──────── Data section

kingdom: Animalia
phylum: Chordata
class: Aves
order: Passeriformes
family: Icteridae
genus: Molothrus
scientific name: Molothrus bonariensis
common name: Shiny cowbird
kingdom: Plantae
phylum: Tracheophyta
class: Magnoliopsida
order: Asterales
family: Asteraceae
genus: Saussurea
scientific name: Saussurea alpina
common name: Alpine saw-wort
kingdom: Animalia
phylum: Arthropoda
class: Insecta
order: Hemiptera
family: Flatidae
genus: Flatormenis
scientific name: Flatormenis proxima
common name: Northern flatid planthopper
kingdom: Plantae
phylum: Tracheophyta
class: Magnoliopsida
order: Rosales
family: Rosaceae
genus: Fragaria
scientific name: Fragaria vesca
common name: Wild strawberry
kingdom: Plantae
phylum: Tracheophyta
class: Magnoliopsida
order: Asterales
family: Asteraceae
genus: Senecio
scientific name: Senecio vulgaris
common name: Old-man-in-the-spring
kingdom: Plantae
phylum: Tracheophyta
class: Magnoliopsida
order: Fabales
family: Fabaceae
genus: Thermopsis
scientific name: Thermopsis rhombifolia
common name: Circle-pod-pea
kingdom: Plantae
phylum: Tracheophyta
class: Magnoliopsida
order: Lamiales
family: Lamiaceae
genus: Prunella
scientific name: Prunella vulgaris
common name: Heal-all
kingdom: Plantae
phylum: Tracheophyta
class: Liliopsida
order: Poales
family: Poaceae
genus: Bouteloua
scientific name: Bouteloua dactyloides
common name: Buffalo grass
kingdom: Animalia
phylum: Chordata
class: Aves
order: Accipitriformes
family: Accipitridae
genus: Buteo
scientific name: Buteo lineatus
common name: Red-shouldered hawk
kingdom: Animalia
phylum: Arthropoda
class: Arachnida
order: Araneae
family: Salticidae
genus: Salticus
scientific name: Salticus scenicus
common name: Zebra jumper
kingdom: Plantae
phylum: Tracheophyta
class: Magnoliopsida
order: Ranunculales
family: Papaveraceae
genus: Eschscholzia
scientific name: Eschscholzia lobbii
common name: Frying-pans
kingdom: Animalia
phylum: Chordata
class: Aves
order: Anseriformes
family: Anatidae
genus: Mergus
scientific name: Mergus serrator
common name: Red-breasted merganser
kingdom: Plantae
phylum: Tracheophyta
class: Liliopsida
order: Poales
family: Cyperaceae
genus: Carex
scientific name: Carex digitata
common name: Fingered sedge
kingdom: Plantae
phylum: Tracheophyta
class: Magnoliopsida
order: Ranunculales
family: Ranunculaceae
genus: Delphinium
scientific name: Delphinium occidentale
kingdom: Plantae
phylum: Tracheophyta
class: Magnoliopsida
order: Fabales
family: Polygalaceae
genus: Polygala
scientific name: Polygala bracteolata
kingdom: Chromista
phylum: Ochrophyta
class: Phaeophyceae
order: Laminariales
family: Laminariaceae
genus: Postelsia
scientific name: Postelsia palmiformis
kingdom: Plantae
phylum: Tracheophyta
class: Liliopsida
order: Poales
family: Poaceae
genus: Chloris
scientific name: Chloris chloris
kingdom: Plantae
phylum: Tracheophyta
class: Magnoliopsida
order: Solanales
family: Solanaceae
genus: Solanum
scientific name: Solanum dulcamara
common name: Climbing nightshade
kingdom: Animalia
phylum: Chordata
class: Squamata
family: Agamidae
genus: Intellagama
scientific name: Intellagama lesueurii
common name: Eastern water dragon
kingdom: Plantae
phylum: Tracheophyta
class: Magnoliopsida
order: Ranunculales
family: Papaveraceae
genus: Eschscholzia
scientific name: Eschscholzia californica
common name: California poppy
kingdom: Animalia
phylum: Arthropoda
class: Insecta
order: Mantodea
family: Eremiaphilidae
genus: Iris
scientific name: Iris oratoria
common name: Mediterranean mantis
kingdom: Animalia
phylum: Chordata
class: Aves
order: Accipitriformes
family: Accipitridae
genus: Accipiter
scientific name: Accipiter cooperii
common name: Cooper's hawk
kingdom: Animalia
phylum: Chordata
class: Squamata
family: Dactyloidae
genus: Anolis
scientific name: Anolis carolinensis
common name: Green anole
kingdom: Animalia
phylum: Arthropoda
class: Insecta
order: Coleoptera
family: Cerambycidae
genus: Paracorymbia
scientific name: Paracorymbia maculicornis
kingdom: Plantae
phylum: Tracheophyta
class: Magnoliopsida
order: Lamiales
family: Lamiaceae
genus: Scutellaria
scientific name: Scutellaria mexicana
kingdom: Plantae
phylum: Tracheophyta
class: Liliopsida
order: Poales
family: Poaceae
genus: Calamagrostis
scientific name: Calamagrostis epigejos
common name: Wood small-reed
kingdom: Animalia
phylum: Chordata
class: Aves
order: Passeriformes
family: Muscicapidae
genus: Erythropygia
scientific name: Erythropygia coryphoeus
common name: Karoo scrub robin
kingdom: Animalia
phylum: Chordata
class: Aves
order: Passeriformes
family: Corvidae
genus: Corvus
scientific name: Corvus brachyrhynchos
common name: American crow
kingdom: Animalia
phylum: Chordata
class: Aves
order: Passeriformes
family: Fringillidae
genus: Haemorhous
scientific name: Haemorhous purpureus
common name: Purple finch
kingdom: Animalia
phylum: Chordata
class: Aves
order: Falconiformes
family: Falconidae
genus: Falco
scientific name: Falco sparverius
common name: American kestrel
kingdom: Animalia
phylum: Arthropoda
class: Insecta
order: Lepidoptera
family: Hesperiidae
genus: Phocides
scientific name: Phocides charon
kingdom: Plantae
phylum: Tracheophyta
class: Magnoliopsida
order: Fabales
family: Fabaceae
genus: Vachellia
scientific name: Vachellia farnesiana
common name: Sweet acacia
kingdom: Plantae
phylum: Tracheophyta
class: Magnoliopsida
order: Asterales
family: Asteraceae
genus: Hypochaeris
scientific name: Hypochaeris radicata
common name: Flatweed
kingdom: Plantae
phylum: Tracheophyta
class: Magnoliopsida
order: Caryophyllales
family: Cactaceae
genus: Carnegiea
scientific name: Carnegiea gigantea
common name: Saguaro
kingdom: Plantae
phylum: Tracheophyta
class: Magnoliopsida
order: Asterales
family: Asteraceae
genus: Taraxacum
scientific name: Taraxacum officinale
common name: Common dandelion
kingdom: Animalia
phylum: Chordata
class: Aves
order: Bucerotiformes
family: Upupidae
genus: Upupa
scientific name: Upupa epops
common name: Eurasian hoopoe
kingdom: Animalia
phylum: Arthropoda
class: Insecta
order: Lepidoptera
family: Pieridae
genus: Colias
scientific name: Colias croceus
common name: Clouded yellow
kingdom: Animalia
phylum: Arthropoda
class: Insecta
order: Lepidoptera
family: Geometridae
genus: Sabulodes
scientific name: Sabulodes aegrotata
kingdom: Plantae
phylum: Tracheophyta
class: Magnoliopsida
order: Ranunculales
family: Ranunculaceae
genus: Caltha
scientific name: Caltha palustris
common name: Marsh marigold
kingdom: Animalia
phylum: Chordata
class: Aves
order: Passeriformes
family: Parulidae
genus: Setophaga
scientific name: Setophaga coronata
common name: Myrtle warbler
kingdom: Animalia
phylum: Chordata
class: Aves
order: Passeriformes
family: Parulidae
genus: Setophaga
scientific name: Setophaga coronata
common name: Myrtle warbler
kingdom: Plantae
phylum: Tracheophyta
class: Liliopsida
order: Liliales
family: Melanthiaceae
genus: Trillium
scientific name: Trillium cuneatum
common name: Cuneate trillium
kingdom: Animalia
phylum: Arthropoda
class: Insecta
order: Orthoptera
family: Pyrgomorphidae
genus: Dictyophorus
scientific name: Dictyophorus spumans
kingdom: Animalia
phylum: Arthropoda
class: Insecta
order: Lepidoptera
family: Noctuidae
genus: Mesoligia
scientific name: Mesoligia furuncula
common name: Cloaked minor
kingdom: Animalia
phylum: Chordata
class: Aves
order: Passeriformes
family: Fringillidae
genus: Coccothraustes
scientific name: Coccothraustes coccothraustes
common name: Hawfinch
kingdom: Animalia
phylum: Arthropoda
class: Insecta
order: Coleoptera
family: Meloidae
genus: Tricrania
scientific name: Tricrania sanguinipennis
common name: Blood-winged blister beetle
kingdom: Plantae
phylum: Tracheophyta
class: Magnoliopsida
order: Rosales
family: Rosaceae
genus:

────────────────

The problem>
Please print the lines of the records from the line with "scientific name: Scutellaria mexicana" up to and including the line with "genus: Sabulodes".

Result>
scientific name: Scutellaria mexicana
kingdom: Plantae
phylum: Tracheophyta
class: Liliopsida
order: Poales
family: Poaceae
genus: Calamagrostis
scientific name: Calamagrostis epigejos
common name: Wood small-reed
kingdom: Animalia
phylum: Chordata
class: Aves
order: Passeriformes
family: Muscicapidae
genus: Erythropygia
scientific name: Erythropygia coryphoeus
common name: Karoo scrub robin
kingdom: Animalia
phylum: Chordata
class: Aves
order: Passeriformes
family: Corvidae
genus: Corvus
scientific name: Corvus brachyrhynchos
common name: American crow
kingdom: Animalia
phylum: Chordata
class: Aves
order: Passeriformes
family: Fringillidae
genus: Haemorhous
scientific name: Haemorhous purpureus
common name: Purple finch
kingdom: Animalia
phylum: Chordata
class: Aves
order: Falconiformes
family: Falconidae
genus: Falco
scientific name: Falco sparverius
common name: American kestrel
kingdom: Animalia
phylum: Arthropoda
class: Insecta
order: Lepidoptera
family: Hesperiidae
genus: Phocides
scientific name: Phocides charon
kingdom: Plantae
phylum: Tracheophyta
class: Magnoliopsida
order: Fabales
family: Fabaceae
genus: Vachellia
scientific name: Vachellia farnesiana
common name: Sweet acacia
kingdom: Plantae
phylum: Tracheophyta
class: Magnoliopsida
order: Asterales
family: Asteraceae
genus: Hypochaeris
scientific name: Hypochaeris radicata
common name: Flatweed
kingdom: Plantae
phylum: Tracheophyta
class: Magnoliopsida
order: Caryophyllales
family: Cactaceae
genus: Carnegiea
scientific name: Carnegiea gigantea
common name: Saguaro
kingdom: Plantae
phylum: Tracheophyta
class: Magnoliopsida
order: Asterales
family: Asteraceae
genus: Taraxacum
scientific name: Taraxacum officinale
common name: Common dandelion
kingdom: Animalia
phylum: Chordata
class: Aves
order: Bucerotiformes
family: Upupidae
genus: Upupa
scientific name: Upupa epops
common name: Eurasian hoopoe
kingdom: Animalia
phylum: Arthropoda
class: Insecta
order: Lepidoptera
family: Pieridae
genus: Colias
scientific name: Colias croceus
common name: Clouded yellow
kingdom: Animalia
phylum: Arthropoda
class: Insecta
order: Lepidoptera
family: Geometridae
genus: Sabulodes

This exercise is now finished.